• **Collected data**
######

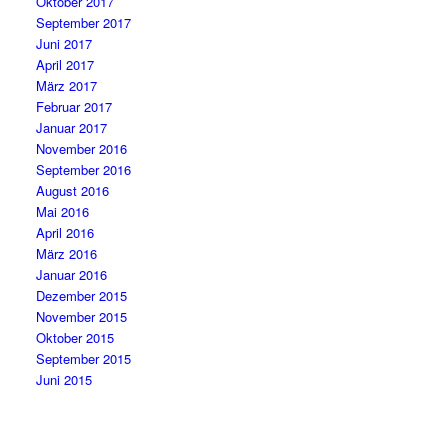
Oktober 2017
September 2017
Juni 2017
April 2017
März 2017
Februar 2017
Januar 2017
November 2016
September 2016
August 2016
Mai 2016
April 2016
März 2016
Januar 2016
Dezember 2015
November 2015
Oktober 2015
September 2015
Juni 2015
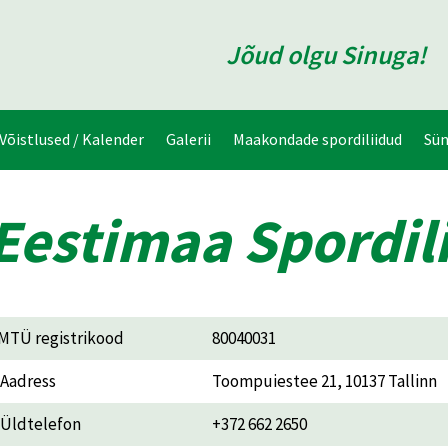
Jõud olgu Sinuga!
Võistlused / Kalender
Galerii
Maakondade spordiliidud
Sü
Eestimaa Spordili
MTÜ registrikood
80040031
Aadress
Toompuiestee 21, 10137 Tallinn
Üldtelefon
+372 662 2650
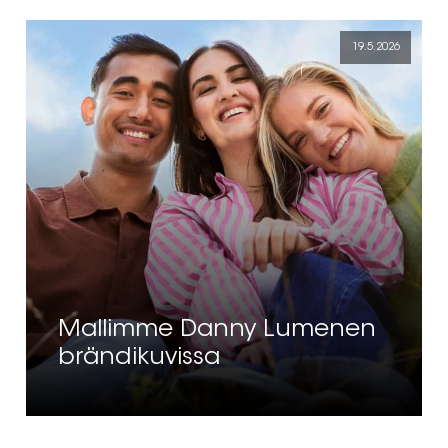
19.5.2026
Mallimme Danny Lumenen
brändikuvissa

######

• **Assignment**
Only the text of the entries above, transcribed exactly, should be given; leave out pictures.

• **Solved exercise**
Oktober 2017
September 2017
Juni 2017
April 2017
März 2017
Februar 2017
Januar 2017
November 2016
September 2016
August 2016
Mai 2016
April 2016
März 2016
Januar 2016
Dezember 2015
November 2015
Oktober 2015
September 2015
Juni 2015
Jõud olgu Sinuga!
Võistlused / Kalender
Galerii
Maakondade spordiliidud
Sü
Eestimaa Spordili
MTÜ registrikood
80040031
Aadress
Toompuiestee 21, 10137 Tallinn
Üldtelefon
+372 662 2650
19.5.2026
Mallimme Danny Lumenen
brändikuvissa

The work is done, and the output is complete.